## EXTRAIT
_ _ _ _

Un historien moderne a admirablement précisé le caractère de la lutte qui eut lieu entre Jean de Montfort et Charles de Blois. On nous saura gré, nous l’espérons, de citer textuellement ce passage, qui donne le vrai point de vue d’un fait diversement envisagé.

« Il fut grand, mais douloureux, le spectacle donné au monde par ces deux princes. Aucune guerre, à cette époque, ne parut plus vaillamment conduite et plus vigoureusement soutenue de part et d’autre. Les prétendants étaient de même âge, pleins d’ardeur, vifs, hardis, entreprenants : l’un, c’était Charles de Blois, sévère, rigide, religieux à l’excès ; l’autre, Jean de Montfort, de mœurs douces, polies, avenantes ; tous deux modèles de grandeur d’âme, remplis d’un courage que ne pouvait ébranler l’adversité. Ils portaient également les hermines sur leurs armes de bataille, ils avaient mêmes enseignes, ils proféraient le même cri de guerre ; leurs troupes se composaient de soldats d’une même nation, leurs usages étaient semblables, ils coururent des hasards pareils, et la conformité de leurs aventures est des plus surprenantes. Vainqueurs tour à tour dans les escarmouches et les combats, ils balancèrent longtemps la fortune ; toutefois Montfort l’emporta le plus souvent, et Charles de Blois, dont on estimait les vertus austères et l’inébranlable équité, fut jugé malheureux dans l’exécution, quoique toujours des premiers au danger. Ils emportèrent des villes d’assaut, ou les gagnèrent par des traités ; ils se chassèrent alternativement et furent chassés ; ils devinrent prisonniers l’un de l’autre ; rendus à la liberté, ils n’en continuèrent pas avec moins d’acharnement leur querelle envenimée, et la mort du comte de Blois ne fut pas même le signal de la paix des peuples.

« Mais ce qui parut digne d’une éternelle admiration, ce fut la conduite magnanime de leurs nobles compagnes. La comtesse de Montfort, la comtesse de Blois, loin de se laisser abattre par les revers, inspirèrent un nouveau courage aux partis chancelants de leurs époux ; elles se présentèrent au combat à pied comme à cheval, sur mer comme sur terre, et d’un cœur indomptable dirigèrent leurs armées, rassurèrent les peuples effrayés, et reconquirent tour à tour les droits incertains de leurs enfants.

« Deux rois puissants soutenaient aussi les deux comtes. Le roi de France protégeait son neveu Charles de Blois, et le roi d’Angleterre appuyait de son autorité Jean de Montfort et ses amis…

« Cent cinquante mille soldats bretons, français, anglais, flamands, écossais, périrent dans la querelle ; le nombre des familles indigènes qui disparurent est incalculable. La Bretagne perdit les neuf dixièmes de sa population ; et sa fière noblesse, qui se vantait de descendre des compagnons de Conan, ou du plus pur sang de tous les rois de l’Europe, regretta des ducs, des comtes, des barons, des chevaliers, et pleura, désespérée, en comptant les races fameuses dont il ne lui restait qu’un vain souvenir. »

_ _ _ _

## ENREGISTREMENTS CONSERVÉS
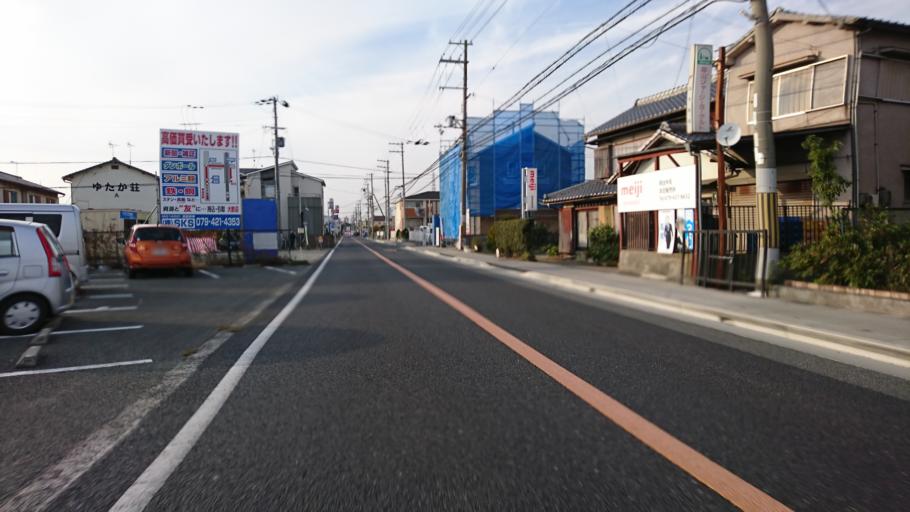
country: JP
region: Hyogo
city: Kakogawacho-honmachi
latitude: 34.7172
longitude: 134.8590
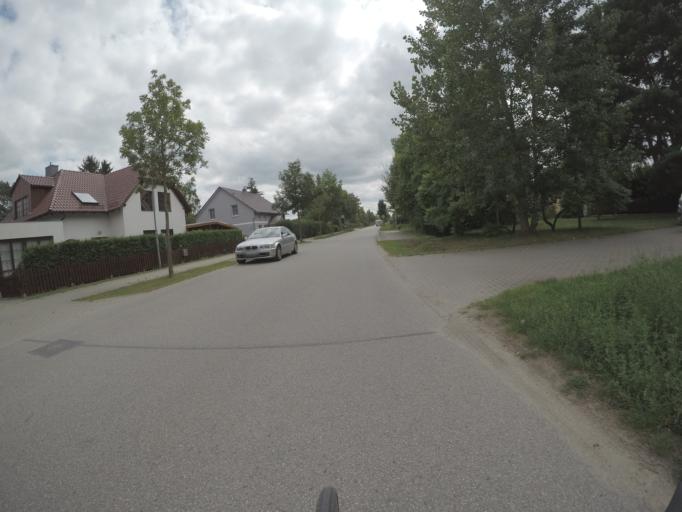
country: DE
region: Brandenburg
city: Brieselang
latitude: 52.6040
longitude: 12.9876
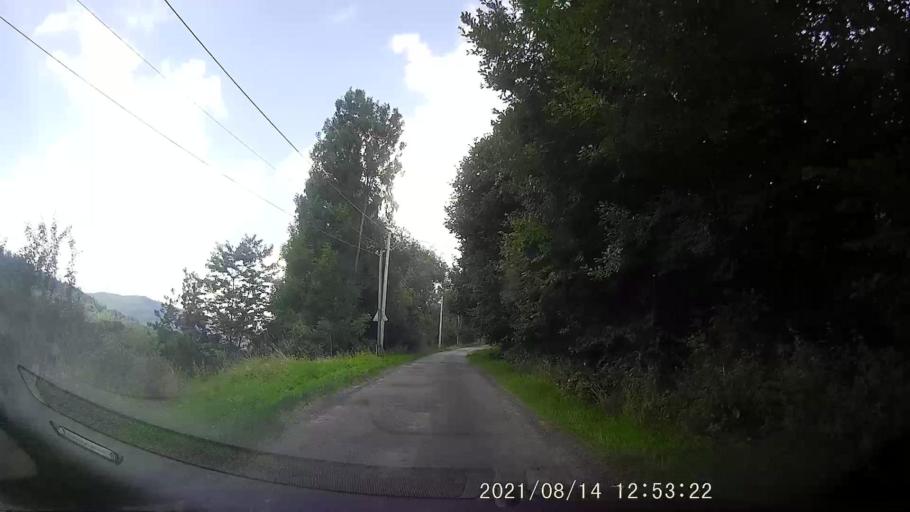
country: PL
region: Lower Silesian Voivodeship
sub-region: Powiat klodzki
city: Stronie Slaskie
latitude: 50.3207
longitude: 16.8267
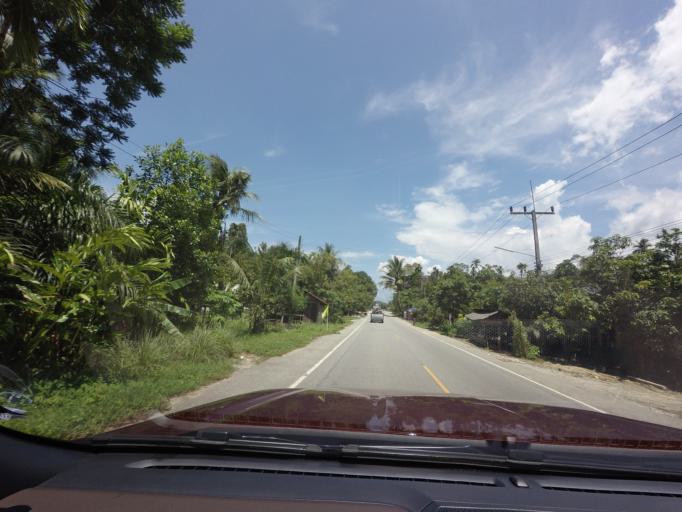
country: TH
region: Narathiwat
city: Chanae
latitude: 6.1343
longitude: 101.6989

_ _ _ _

## CONSIGNES
**1.** D'après l'extrait, quel roi protégeait Charles de Blois ?
**2.** Relevez mot pour mot dans l'extrait le passage qui commence par « Un historien moderne » et se poursuit jusqu'à « fait diversement envisagé. ».
Ces enregistrements viennent d'une autre source.

## SOLUTIONS
**1.** Le roi de France, dont il était le neveu.

**2.**
Un historien moderne a admirablement précisé le caractère de la lutte qui eut lieu entre Jean de Montfort et Charles de Blois. On nous saura gré, nous l’espérons, de citer textuellement ce passage, qui donne le vrai point de vue d’un fait diversement envisagé.